◆ Assigned task:
Can you express the rows below as a JSON list of strings, with one string per line, skipping blank lines and leaving the pictures out?

◆ Entries shown:
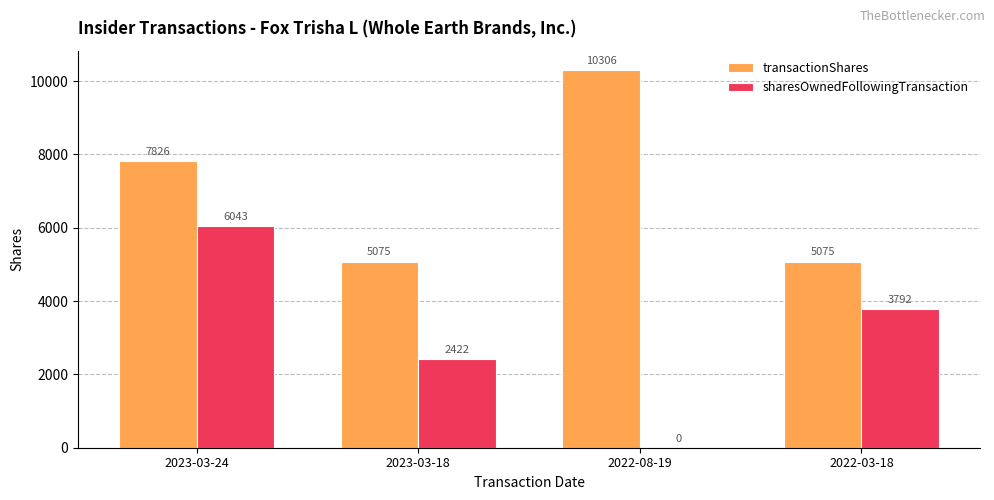

Which series has the largest total across all categories?

transactionShares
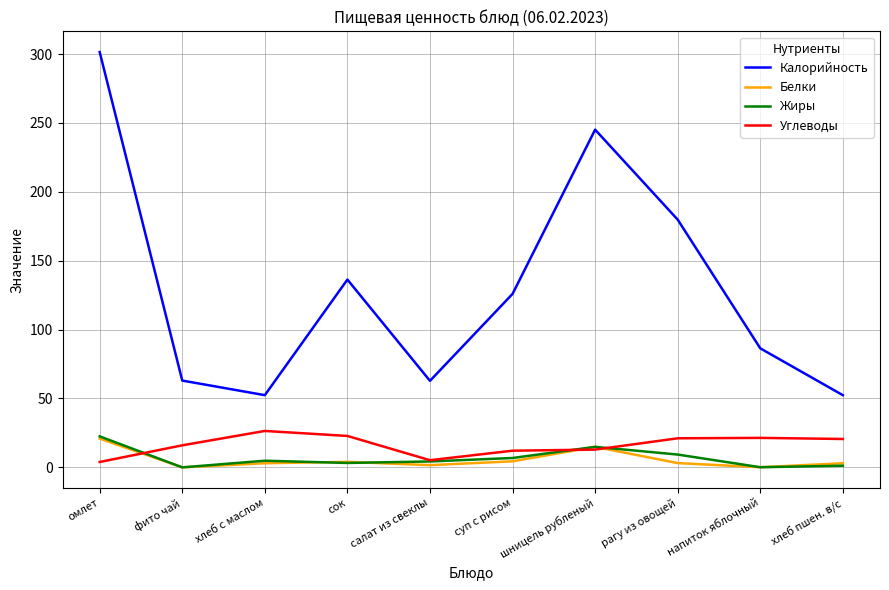

Which series changed the most between фито чай and сок?

Калорийность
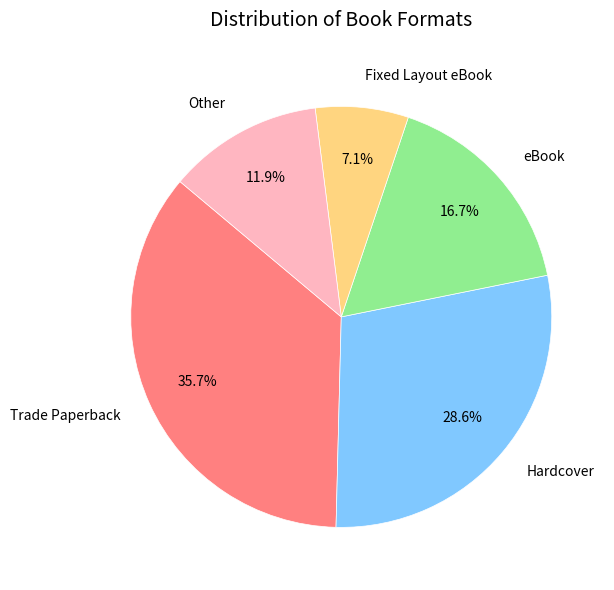

Which category has the biggest portion of the pie?

Trade Paperback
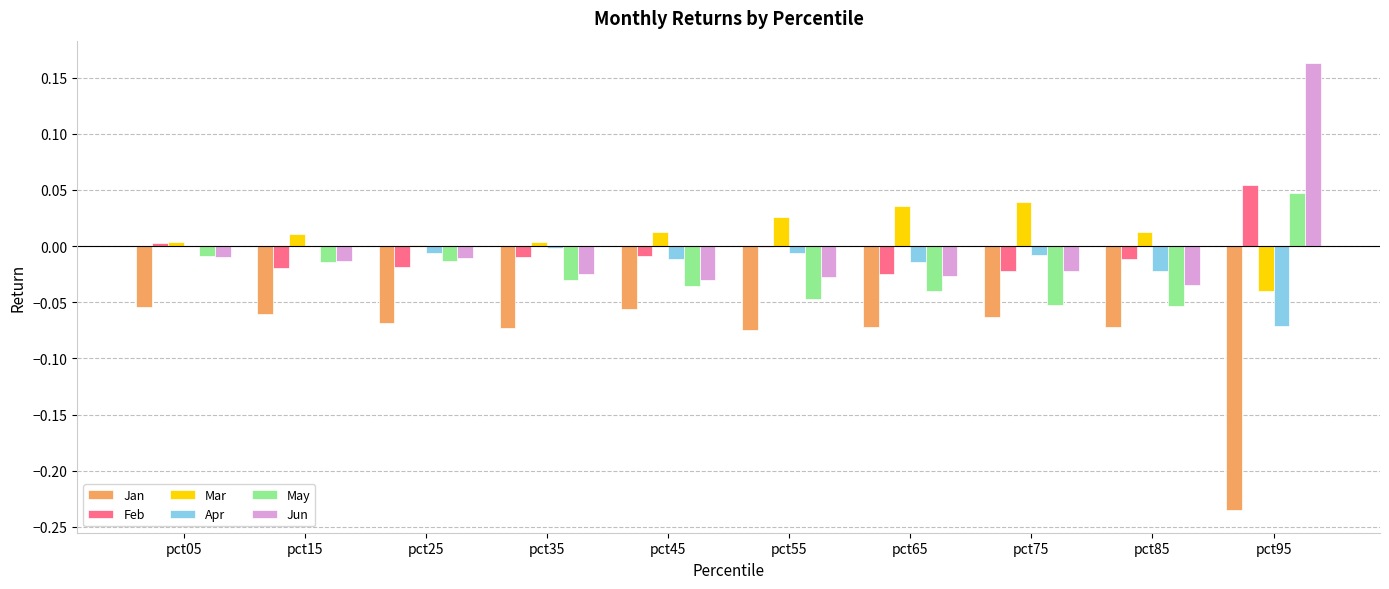

Which label corresponds to the largest value in the chart?

pct95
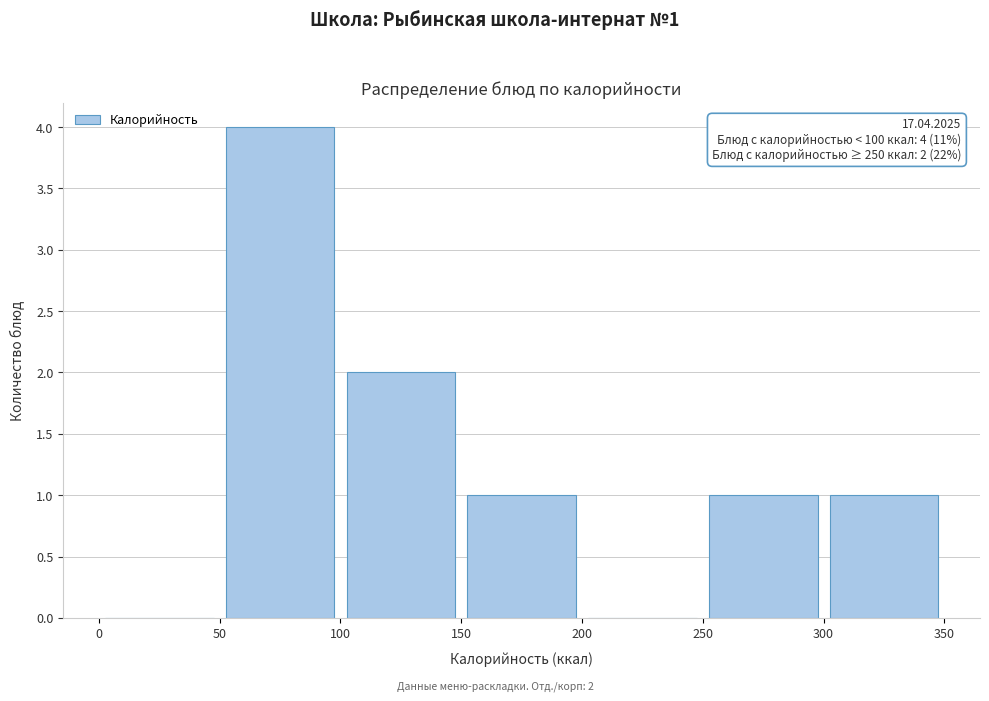

Which range on the x-axis has the tallest bar?

50 to 100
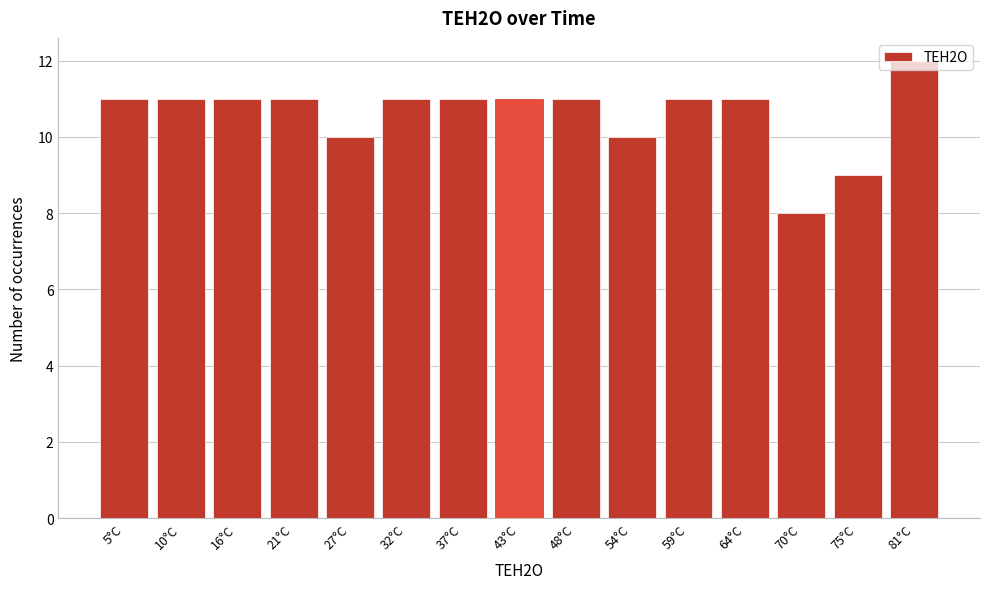

What is the approximate value at 81°C?

12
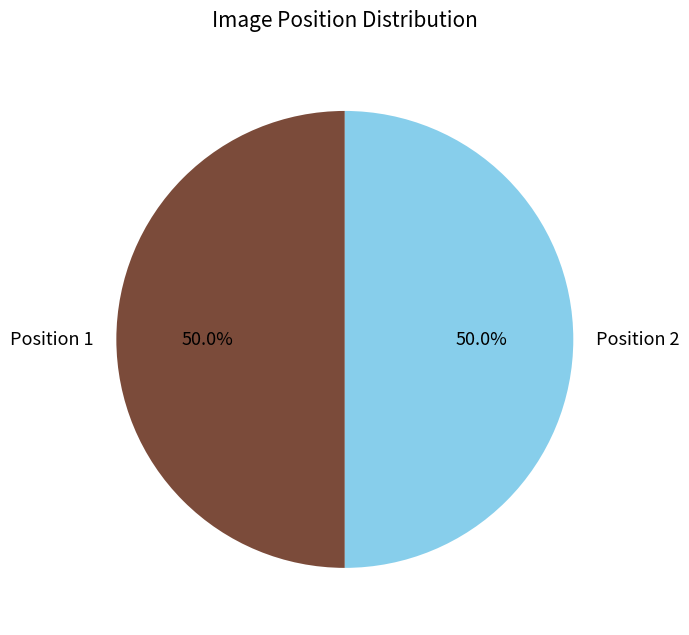

Do Position 2 and Position 1 together represent more than half of the pie?

Yes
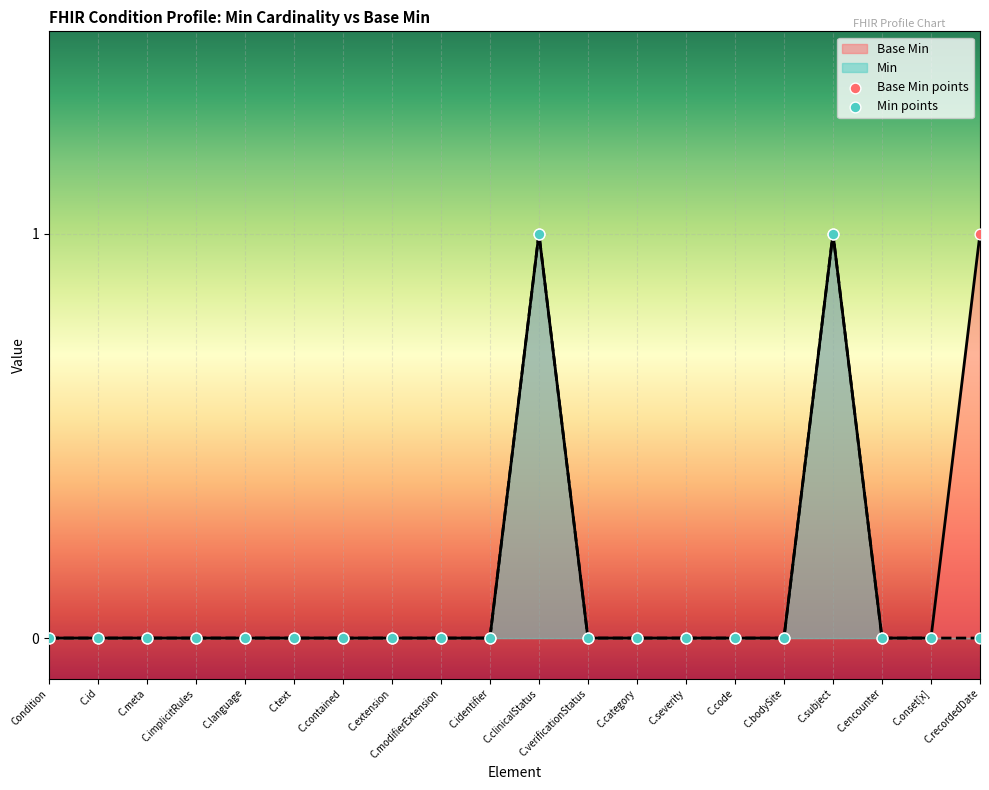

Which has a higher value, C.code or C.extension?

C.code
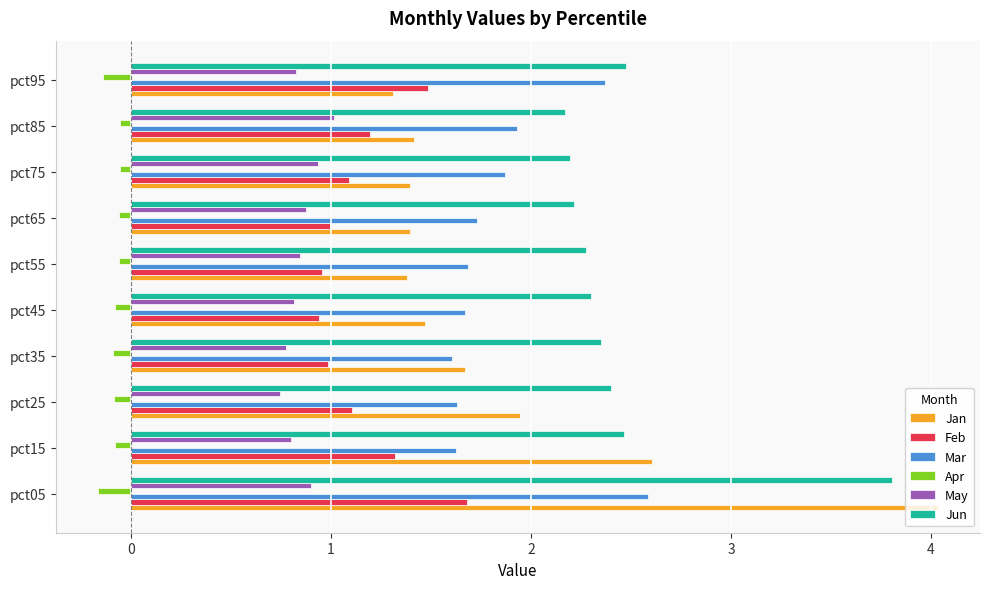

Rank the series by their maximum value, from highest to lowest.

Jan, Jun, Mar, Feb, May, Apr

◆ Written solution:
[
  "Which series has the largest total across all categories?",
  "transactionShares",
  "Which series changed the most between фито чай and сок?",
  "Калорийность",
  "Which category has the biggest portion of the pie?",
  "Trade Paperback",
  "Which label corresponds to the largest value in the chart?",
  "pct95",
  "Which range on the x-axis has the tallest bar?",
  "50 to 100",
  "What is the approximate value at 81°C?",
  "12",
  "Do Position 2 and Position 1 together represent more than half of the pie?",
  "Yes",
  "Which has a higher value, C.code or C.extension?",
  "C.code",
  "Rank the series by their maximum value, from highest to lowest.",
  "Jan, Jun, Mar, Feb, May, Apr"
]